You can start an RQ worker from your terminal. Ensure you have rq installed (pip install rq) and that your Redis server is running.

# In a separate terminal, from your project's root directory
rq worker mqtt_pipelines --url redis://localhost:6379
  • Replace mqtt_pipelines with the queue_name specified in your flowerpower-mqtt configuration.
  • Replace redis://localhost:6379 with your redis_url.
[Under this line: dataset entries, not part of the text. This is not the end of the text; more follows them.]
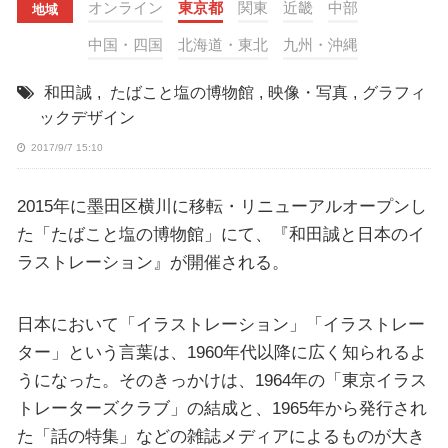
オンライン
東京都
関東
近畿
中部
地域
中国・四国
北海道・東北
九州・沖縄
和田誠
,
たばこと塩の博物館
,
映像・写真
,
グラフィ
ックデザイン
2017/9/7 15:10
2015年に墨田区横川に移転・リニューアルオープンし
た「たばこと塩の博物館」にて、『和田誠と日本のイ
ラストレーション』が開催される。
日本において「イラストレーション」「イラストレー
ター」という言葉は、1960年代以降に広く知られるよ
うになった。そのきっかけは、1964年の「東京イラス
トレーターズクラブ」の結成と、1965年から発行され
た「話の特集」などの雑誌メディアによるものが大き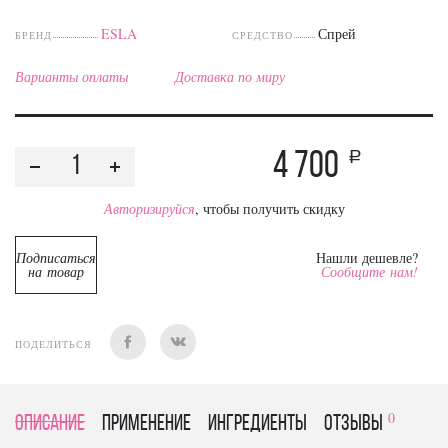
ESLA
Спрей
БРЕНД
СРЕДСТВО
Варианты оплаты
Доставка по миру
4 700
a
Авторизируйся
, чтобы получить скидку
Подписаться
Нашли дешевле?
на товар
Сообщите нам!
ПОДЕЛИТЬСЯ
0
Описание
Применение
Ингредиенты
отзывы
You can run multiple RQ workers to process jobs concurrently. Each worker will pick up jobs from the queue as they become available.

Managing Workers via CLI

The flowerpower-mqtt CLI provides convenience commands for managing RQ workers:

  • flowerpower-mqtt jobs worker status: Checks if RQ workers are running for the configured queue.
  • flowerpower-mqtt jobs worker start --count N: Provides the command to manually start N RQ workers.
  • flowerpower-mqtt jobs worker stop: Attempts to stop running RQ worker processes.

Job Lifecycle

  1. Message Reception: flowerpower-mqtt receives an MQTT message on a subscribed topic.
  2. Execution Mode Check: If the subscription's execution_mode is "async" or "mixed" (and QoS is 0/1), the pipeline execution is prepared as a job.
  3. Job Enqueueing: The job is enqueued into the configured RQ queue (e.g., mqtt_pipelines) in Redis.
  4. Worker Processing: An available RQ worker picks up the job from the queue.
  5. Pipeline Execution: The worker executes the specified FlowerPower pipeline, passing the MQTT message data as input.
  6. Job Completion/Failure:
    • If the pipeline completes successfully, the job is marked as finished.
    • If the pipeline fails, the job is marked as failed, and RQ may retry it based on the max_retries setting.

Monitoring Jobs

You can monitor the status of enqueued and executed jobs using both the CLI and programmatic methods.

CLI Monitoring

Use the flowerpower-mqtt jobs status command to get an overview of the job queue:

flowerpower-mqtt jobs status

This command provides information about whether the job queue is enabled and details about the queue name and type.

Programmatic Monitoring

The MQTTPlugin.get_statistics() method includes information about the job queue if it's enabled.

import asyncio
from flowerpower_mqtt import MQTTPlugin

async def main():
    mqtt = MQTTPlugin.from_config("mqtt_config.yml")
    await mqtt.connect()

    stats = mqtt.get_statistics()
    if stats.get("job_queue_enabled"):
        print(f"Job Queue Name: {stats['job_queue_stats']['queue_name']}")
        print(f"Job Queue Type: {stats['job_queue_stats']['type']}")
        # Additional RQ-specific monitoring would require direct RQ API interaction

    await mqtt.disconnect()

if __name__ == "__main__":
    asyncio.run(main())

For more detailed job monitoring (e.g., viewing individual job statuses, retries, or worker health), you would typically use RQ's built-in tools like rqinfo or integrate with a monitoring dashboard that supports RQ.